740 Atrium staff, supporters sign petition opposing Kettering Health’s request to expand

Middletown Planning Commission will consider a rezoning request by Kettering Health Network at a public hearing scheduled for 6 p.m. Nov. 14 at the Middletown City Building. Atrium Medical Center and Premier Health are opposing the proposed rezoning.

Middletown Planning Commission will consider a rezoning request by Kettering Health Network at a public hearing scheduled for 6 p.m. Nov. 14 at the Middletown City Building. Atrium Medical Center and Premier Health are opposing the proposed rezoning.

About 740 Atrium Medical Center staff, physicians, board members, volunteers and community supporters have sent a petition to the Middletown Planning Commission opposing the proposed rezoning request by Kettering Health Network to provide an expanded scope of medical services including overnight patient stays.

City officials received the 62-page letter and petition on Tuesday, the day before the Planning Commission considers the rezoning request at a public hearing scheduled for 6 p.m. today at the Middletown City Building.

The current zoning does not allow Kettering Health Network the option of having patients stay overnight at its Middletown facility, which is less than one mile from the Atrium Medical Center campus.

While city planner Ashley Combs has not made a formal recommendation in her staff report on this re-zoning request, the city’s economic development department is supportive of the Kettering Health Network request noting that its “a natural outgrowth of the plan to serve the community.”

Combs has previously said that there’s nothing in the city’s ordinances and current development and zoning codes that prevent having two hospital facilities.

In their letter, Atrium employees restated the positions that were sent last week by its top officials.

“… our present concerns have nothing to do with competition but instead center on the implications of adding unnecessary inpatient beds to the Middletown community at a time when demand for inpatient services continues to shrink.”

The letter also cited the 100-year relationship between the city and the hospital and noted the hospital has made investments and worked with city officials to develop the area as a gateway.In addition to being a good corporate citizen, the letter noted Atrium is the city’s second largest employer that provides more than $30 million in charity care and about $1.2 million annually in city income taxes.

The letter also noted:

  • Care is continuing to shift from the inpatient to outpatient setting. They said the rezoning would drive health care costs higher due to overbedding. It also said Atrium was not operating at its full occupancy rate and has plenty of inpatient capacity to serve the community.
  • Duplicative services could put at risk Atrium's comprehensive spectrum of health care services.
  • Atrium and other local hospitals already have significant vacancy rates for certain key positions due to the limited number of health care workers available locally, adding this could exacerbate this shortage by adding more inpatient beds.
  • Rezoning this property also could force Premier Health officials to reconsider the course of future economic development within the city of Middletown.

Kettering Health Network filed its rezoning request last month and said that patients at the medical center, which includes an emergency center, sometimes need more involved medical treatment or need to stay longer than 24 hours.

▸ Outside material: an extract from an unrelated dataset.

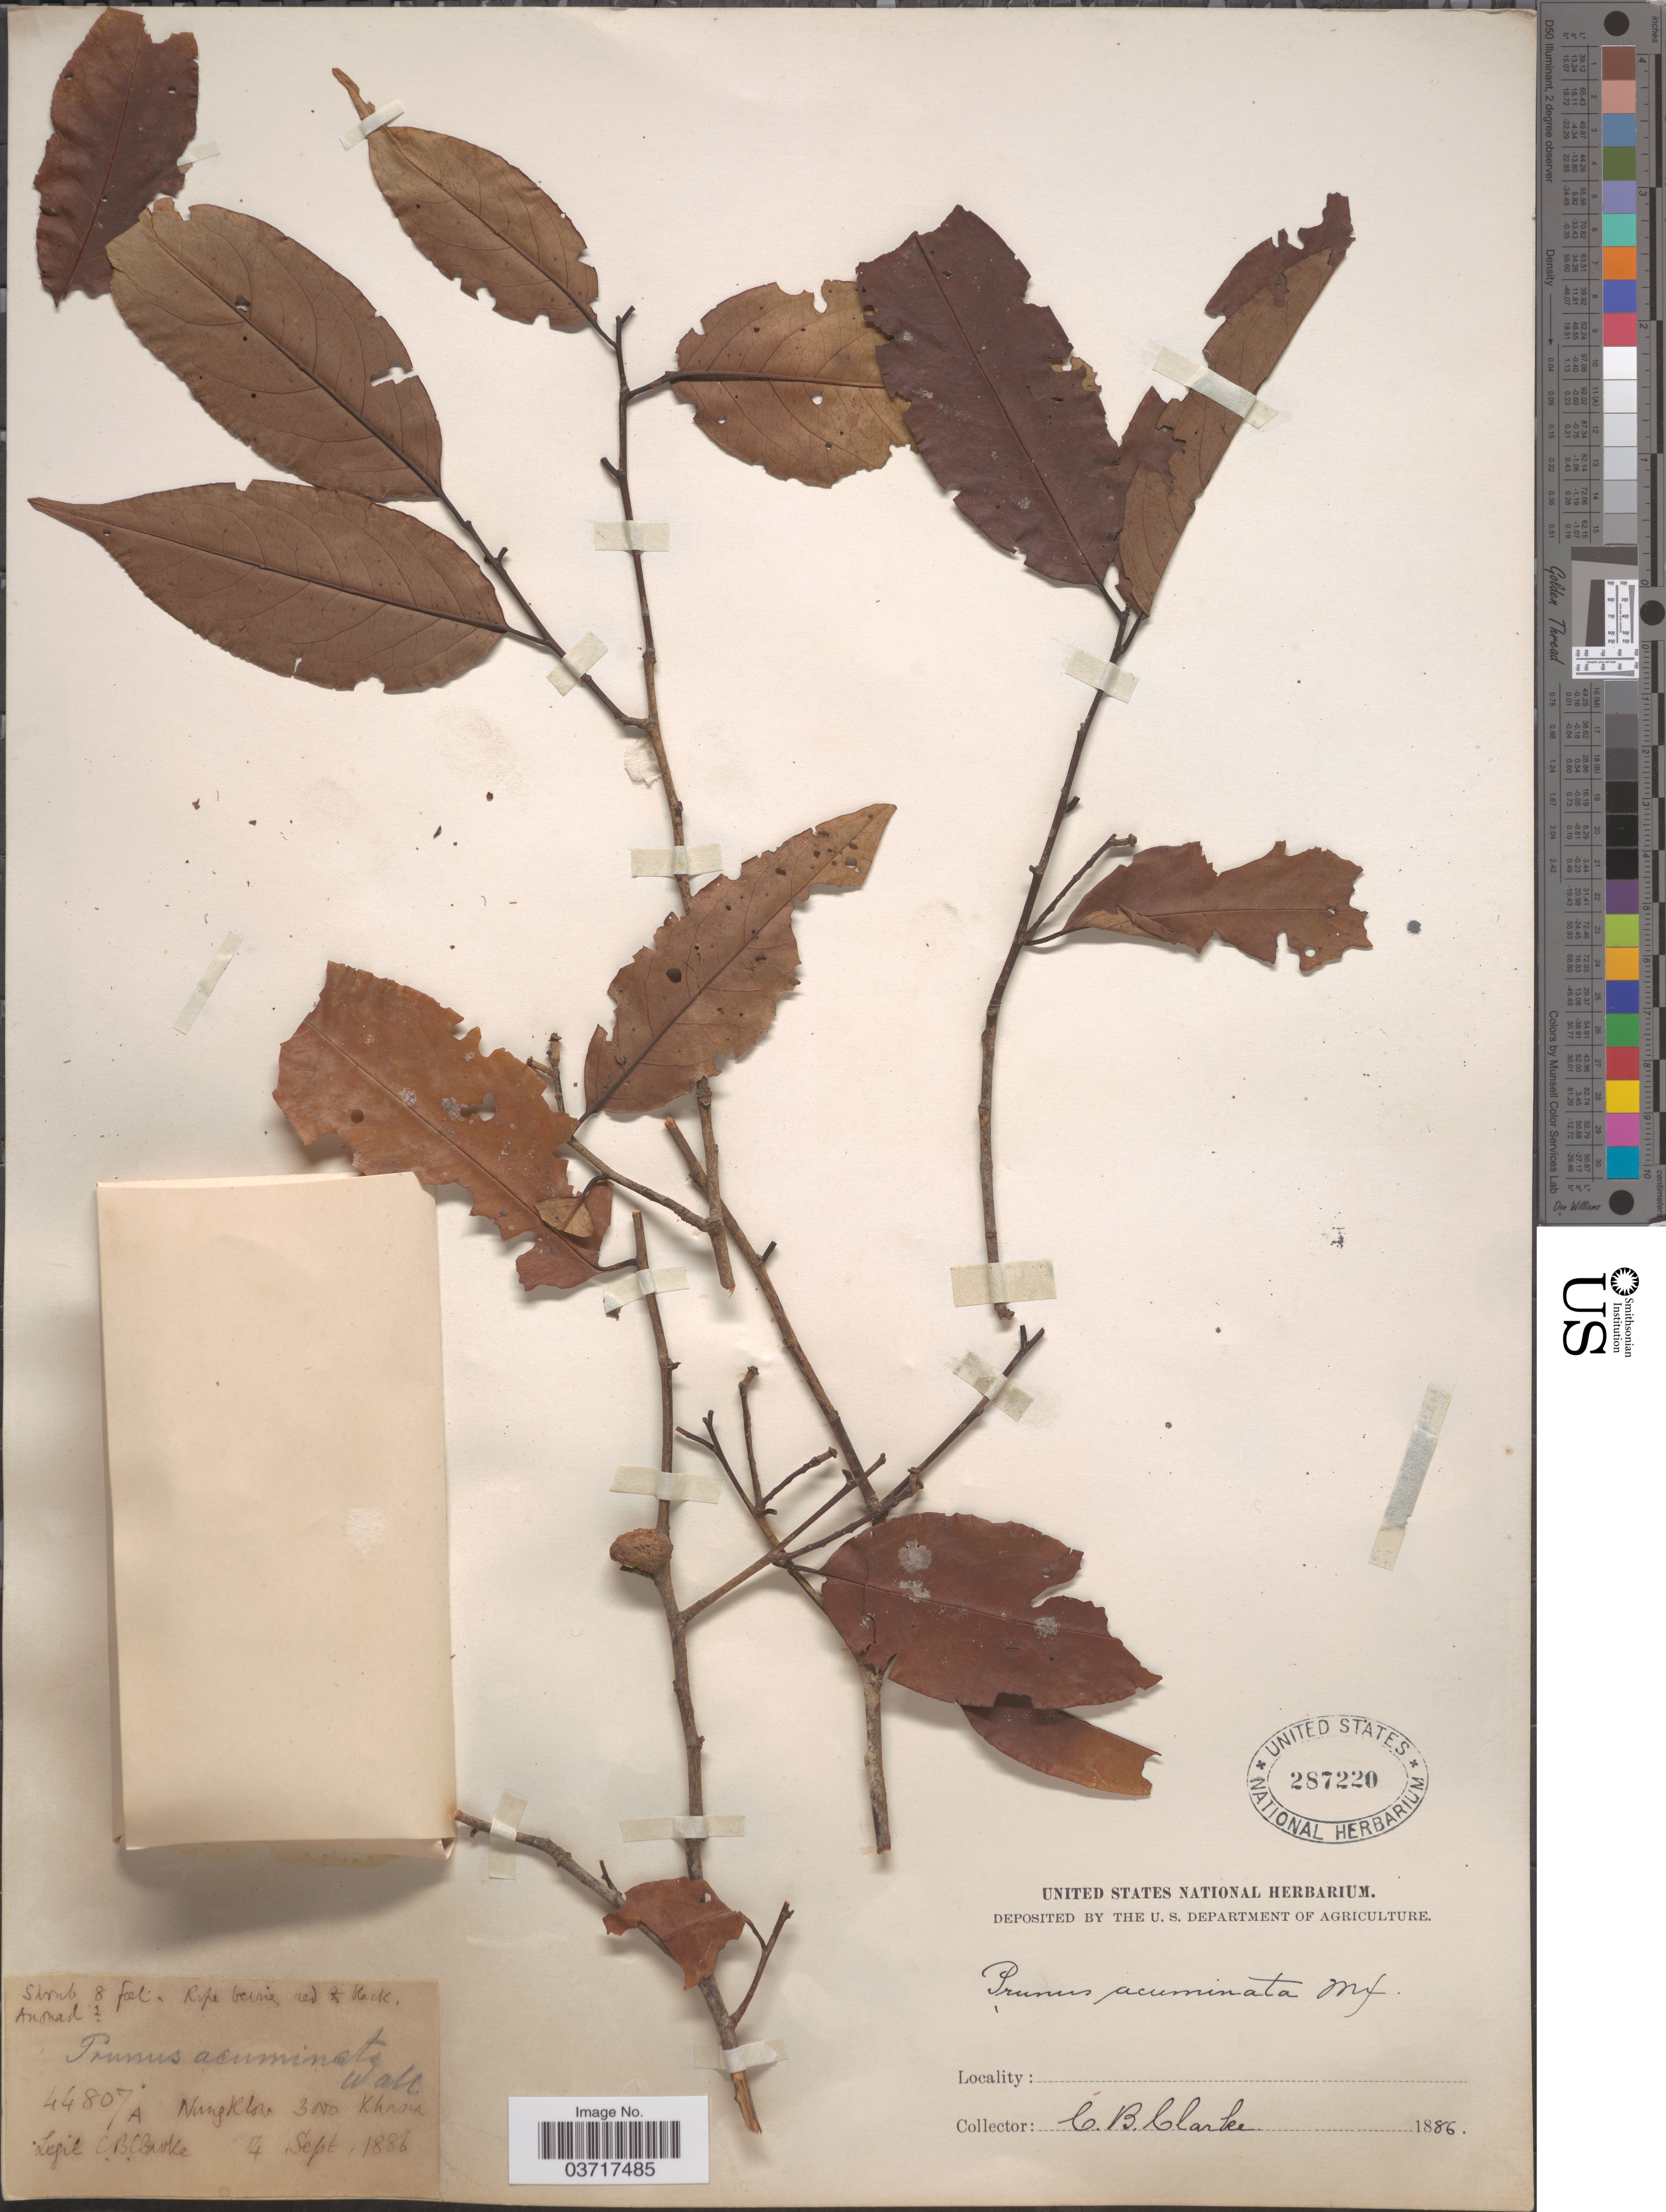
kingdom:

“We are responding to requests for choice from our patients and our community who want more direct access to Kettering Health Network and our approach to high quality healthcare in this unique Middletown facility,” said Daniel Tryon, Kettering Health Network Middletown executive director/administrator. “Patients regularly have to leave the Middletown medical complex because they need care for more than 24 hours. Rezoning would allow patients to stay closer to home for care. It also will allow Kettering Health Network to grow with Middletown and plan for future growth.”

Inpatient beds were not part of the original proposal for the medical center, reviewed by the city in May 2017. At a September 2017 planning commission meeting about rezoning to allow inpatient beds, Kettering Health Network officials told the planning commission that the idea for expanded and overnight services had evolved as the Middletown project began. The request also had the support of city staff.

MORE: Competing health systems each worked to sway Middletown on rezoning

The planning commission denied a previous request from Kettering Health Network to have inpatient beds at the medical center. In the days leading up to the September 2017 decision, leaders from both hospitals sent a flurry of emails to the city, with each health network working to sway Middletown officials to their stance.

At the meeting, Premier Health and Atrium officials, as well as a number of supportive residents, put pressure on the Planning Commission to deny the request. They also included a warning of “a number of unintended consequences” if the request was approved.

Shortly after the decision, Kettering Health Network withdrew its request.